To make the prints, the KAIST scientists start by creating a solution that contains silver nanowires, each one measuring about 10 to 50 micrometers in length. The wires are then coated with silica, and doped with fluorescent dyes. Drops of the solution are subsequently deposited onto a thin flexible sheet of polyethylene terephthalate (PET), the 20 to 30 nanowires within them ending up in a random arrangement.

When the dried drops are examined using a fluorescence microscope, the dyes allow the wires to be seen and imaged. From there, an algorithm notes the positions and colors of the wires, and compares that unique signature to one that was obtained when the fingerprint was created, and which has been stored in a database. If the two match, then the product is the real deal.

To help locate the reference print data within an online database, the fingerprint on the product could be combined with its own barcode. While that barcode could conceivably be reproduced by counterfeiters, there would be no point in doing so, if the reference print that it led users to didn't match up.
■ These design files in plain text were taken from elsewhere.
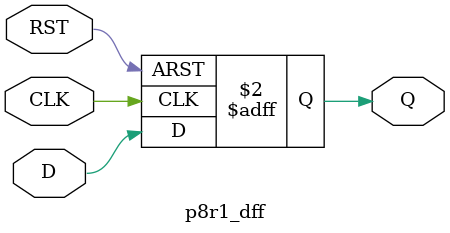
<source format=v>
`timescale 1ns / 1ps


module p8r1_dff(
    input D,
    input CLK,
    input RST,
    output reg Q
    );
    always @(posedge CLK,posedge RST)
    begin
    if(RST)
        Q <= 1'b0;
    else
        Q <= D;
    end

endmodule

</source>
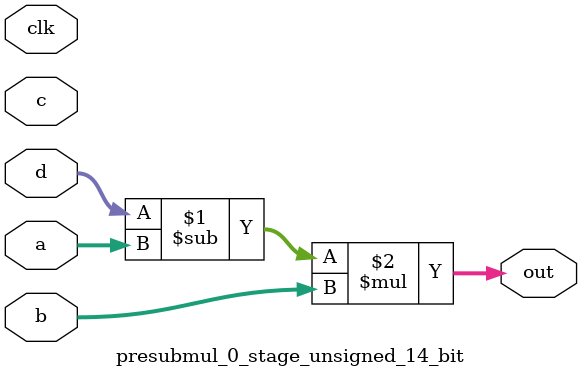
<source format=sv>
(* use_dsp = "yes" *) module presubmul_0_stage_unsigned_14_bit(
	input  [13:0] a,
	input  [13:0] b,
	input  [13:0] c,
	input  [13:0] d,
	output [13:0] out,
	input clk);

	assign out = (d - a) * b;
endmodule

</source>
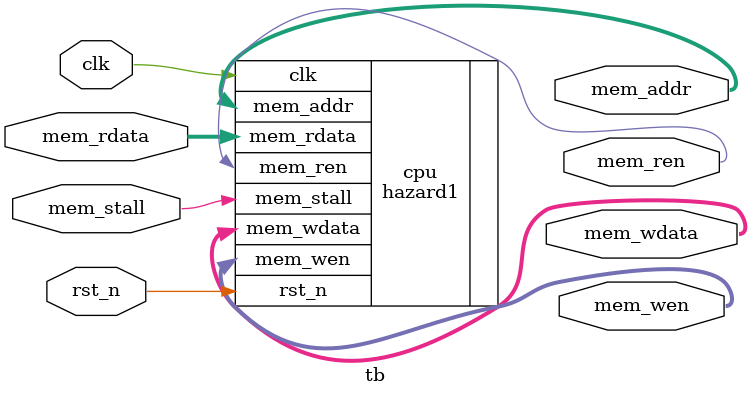
<source format=v>
/*****************************************************************************\
|                        Copyright (C) 2022 Luke Wren                         |
|                     SPDX-License-Identifier: Apache-2.0                     |
\*****************************************************************************/

// Hardware component of Hazard1 execution testbench

`default_nettype none

module tb (
	input  wire         clk,
	input  wire         rst_n,

	output wire  [31:0] mem_addr,
	output wire  [3:0]  mem_wen,
	output wire         mem_ren,
	output wire  [31:0] mem_wdata,
	input  wire  [31:0] mem_rdata,
	input  wire         mem_stall
);

// Simple passthrough for now

hazard1 #(
	.REGS_BASE    (32'h00),
	.RESET_VECTOR (32'h80)
) cpu (
	.clk       (clk),
	.rst_n     (rst_n),
	.mem_addr  (mem_addr),
	.mem_wen   (mem_wen),
	.mem_ren   (mem_ren),
	.mem_wdata (mem_wdata),
	.mem_rdata (mem_rdata),
	.mem_stall (mem_stall)
);

endmodule

`ifndef YOSYS
`default_nettype wire
`endif

</source>
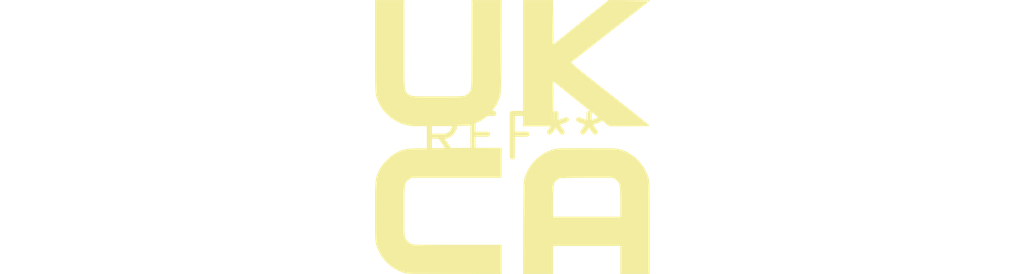
<source format=kicad_pcb>
(kicad_pcb (version 20240108) (generator pcbnew)

  (general
    (thickness 1.6)
  )

  (paper "A4")
  (layers
    (0 "F.Cu" signal)
    (31 "B.Cu" signal)
    (32 "B.Adhes" user "B.Adhesive")
    (33 "F.Adhes" user "F.Adhesive")
    (34 "B.Paste" user)
    (35 "F.Paste" user)
    (36 "B.SilkS" user "B.Silkscreen")
    (37 "F.SilkS" user "F.Silkscreen")
    (38 "B.Mask" user)
    (39 "F.Mask" user)
    (40 "Dwgs.User" user "User.Drawings")
    (41 "Cmts.User" user "User.Comments")
    (42 "Eco1.User" user "User.Eco1")
    (43 "Eco2.User" user "User.Eco2")
    (44 "Edge.Cuts" user)
    (45 "Margin" user)
    (46 "B.CrtYd" user "B.Courtyard")
    (47 "F.CrtYd" user "F.Courtyard")
    (48 "B.Fab" user)
    (49 "F.Fab" user)
    (50 "User.1" user)
    (51 "User.2" user)
    (52 "User.3" user)
    (53 "User.4" user)
    (54 "User.5" user)
    (55 "User.6" user)
    (56 "User.7" user)
    (57 "User.8" user)
    (58 "User.9" user)
  )

  (setup
    (pad_to_mask_clearance 0)
    (pcbplotparams
      (layerselection 0x00010fc_ffffffff)
      (plot_on_all_layers_selection 0x0000000_00000000)
      (disableapertmacros false)
      (usegerberextensions false)
      (usegerberattributes false)
      (usegerberadvancedattributes false)
      (creategerberjobfile false)
      (dashed_line_dash_ratio 12.000000)
      (dashed_line_gap_ratio 3.000000)
      (svgprecision 4)
      (plotframeref false)
      (viasonmask false)
      (mode 1)
      (useauxorigin false)
      (hpglpennumber 1)
      (hpglpenspeed 20)
      (hpglpendiameter 15.000000)
      (dxfpolygonmode false)
      (dxfimperialunits false)
      (dxfusepcbnewfont false)
      (psnegative false)
      (psa4output false)
      (plotreference false)
      (plotvalue false)
      (plotinvisibletext false)
      (sketchpadsonfab false)
      (subtractmaskfromsilk false)
      (outputformat 1)
      (mirror false)
      (drillshape 1)
      (scaleselection 1)
      (outputdirectory "")
    )
  )

  (net 0 "")

  (footprint "UKCA-Logo_8x8mm_SilkScreen" (layer "F.Cu") (at 0 0))

)

</source>
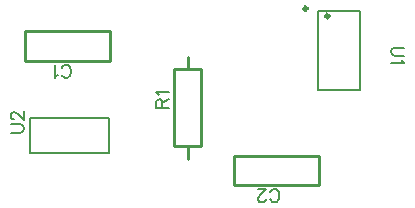
<source format=gto>
G04 Layer: TopSilkscreenLayer*
G04 EasyEDA v6.5.40, 2024-08-10 13:38:48*
G04 cb6e2e9fbd21486d88ae5690d2d3dc00,10*
G04 Gerber Generator version 0.2*
G04 Scale: 100 percent, Rotated: No, Reflected: No *
G04 Dimensions in millimeters *
G04 leading zeros omitted , absolute positions ,4 integer and 5 decimal *
%FSLAX45Y45*%
%MOMM*%

%ADD10C,0.1524*%
%ADD11C,0.2540*%
%ADD12C,0.3000*%

%LPD*%
D10*
X1383284Y-495300D02*
G01*
X1492250Y-495300D01*
X1383284Y-495300D02*
G01*
X1383284Y-448563D01*
X1388363Y-433070D01*
X1393697Y-427736D01*
X1404112Y-422655D01*
X1414526Y-422655D01*
X1424939Y-427736D01*
X1430020Y-433070D01*
X1435100Y-448563D01*
X1435100Y-495300D01*
X1435100Y-458978D02*
G01*
X1492250Y-422655D01*
X1404112Y-388365D02*
G01*
X1398778Y-377952D01*
X1383284Y-362204D01*
X1492250Y-362204D01*
X3480815Y12700D02*
G01*
X3402838Y12700D01*
X3387343Y7620D01*
X3376929Y-2794D01*
X3371850Y-18542D01*
X3371850Y-28955D01*
X3376929Y-44450D01*
X3387343Y-54863D01*
X3402838Y-59944D01*
X3480815Y-59944D01*
X3459988Y-94234D02*
G01*
X3465322Y-104647D01*
X3480815Y-120395D01*
X3371850Y-120395D01*
X151384Y-708502D02*
G01*
X229362Y-708502D01*
X244855Y-703422D01*
X255270Y-693008D01*
X260350Y-677260D01*
X260350Y-666846D01*
X255270Y-651352D01*
X244855Y-640938D01*
X229362Y-635858D01*
X151384Y-635858D01*
X177292Y-596234D02*
G01*
X172212Y-596234D01*
X161797Y-591154D01*
X156463Y-585820D01*
X151384Y-575406D01*
X151384Y-554832D01*
X156463Y-544418D01*
X161797Y-539084D01*
X172212Y-534004D01*
X182626Y-534004D01*
X193039Y-539084D01*
X208534Y-549498D01*
X260350Y-601568D01*
X260350Y-528670D01*
X582421Y-216407D02*
G01*
X587755Y-226821D01*
X598170Y-237236D01*
X608329Y-242315D01*
X629157Y-242315D01*
X639571Y-237236D01*
X649986Y-226821D01*
X655320Y-216407D01*
X660400Y-200660D01*
X660400Y-174752D01*
X655320Y-159257D01*
X649986Y-148844D01*
X639571Y-138429D01*
X629157Y-133350D01*
X608329Y-133350D01*
X598170Y-138429D01*
X587755Y-148844D01*
X582421Y-159257D01*
X548131Y-221487D02*
G01*
X537718Y-226821D01*
X522223Y-242315D01*
X522223Y-133350D01*
X2347722Y-1270507D02*
G01*
X2353056Y-1280921D01*
X2363470Y-1291336D01*
X2373629Y-1296415D01*
X2394458Y-1296415D01*
X2404872Y-1291336D01*
X2415286Y-1280921D01*
X2420620Y-1270507D01*
X2425700Y-1254760D01*
X2425700Y-1228852D01*
X2420620Y-1213357D01*
X2415286Y-1202944D01*
X2404872Y-1192529D01*
X2394458Y-1187450D01*
X2373629Y-1187450D01*
X2363470Y-1192529D01*
X2353056Y-1202944D01*
X2347722Y-1213357D01*
X2308352Y-1270507D02*
G01*
X2308352Y-1275587D01*
X2303018Y-1286002D01*
X2297938Y-1291336D01*
X2287524Y-1296415D01*
X2266695Y-1296415D01*
X2256281Y-1291336D01*
X2251202Y-1286002D01*
X2245868Y-1275587D01*
X2245868Y-1265173D01*
X2251202Y-1254760D01*
X2261615Y-1239265D01*
X2313431Y-1187450D01*
X2240788Y-1187450D01*
D11*
X1651000Y-927178D02*
G01*
X1651000Y-820300D01*
X1651403Y-170299D02*
G01*
X1651403Y-63421D01*
X1766001Y-820300D02*
G01*
X1535998Y-820300D01*
X1535998Y-820300D02*
G01*
X1535998Y-170299D01*
X1539001Y-170299D02*
G01*
X1762998Y-170299D01*
X1766001Y-170299D02*
G01*
X1766001Y-820300D01*
D10*
X2756560Y319920D02*
G01*
X3110839Y319920D01*
X3110839Y-345320D01*
X2756560Y-345320D01*
X2756560Y319920D01*
X980320Y-881042D02*
G01*
X315079Y-881042D01*
X315079Y-586762D01*
X980320Y-586762D01*
X980320Y-881042D01*
D11*
X994994Y-99593D02*
G01*
X994994Y150393D01*
X994994Y-99593D02*
G01*
X275005Y-99593D01*
X275005Y150393D02*
G01*
X275005Y-99593D01*
X275005Y150393D02*
G01*
X994994Y150393D01*
X2760294Y-1153693D02*
G01*
X2760294Y-903706D01*
X2760294Y-1153693D02*
G01*
X2040305Y-1153693D01*
X2040305Y-903706D02*
G01*
X2040305Y-1153693D01*
X2040305Y-903706D02*
G01*
X2760294Y-903706D01*
D12*
G75*
G01
X2846807Y279806D02*
G03X2846807Y279806I-15011J0D01*
G75*
G01
X2661615Y343230D02*
G03X2661615Y343230I-15011J0D01*
M02*

</source>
"It is nearly impossible to replicate the fingerprints due to the difficulty in trying to manipulate the tiny nanowires into a desired pattern" said lead scientist Prof. Hyotcherl Ihee. "The cost of generating such an identical counterfeit pattern would generally be much higher than the value of the typical product being protected."

It is estimated that each print would cost less than one US dollar to produce. While that may not sound like much, it could add up if, for instance, every single iPhone created were to receive its own custom fingerprint. For that reason, Ihee sees the technology being used more on fairly exclusive items, that are made in limited numbers.

Given that such items are often made by small manufacturers, the simplicity and low cost of the system could really be a factor. "The point is that it is so easy to make a pattern," Ihee told us. "Just drop a nanowire solution. Even a normal customer or seller can make their own."

A paper on his research was recently published in the journal Nanotechnology.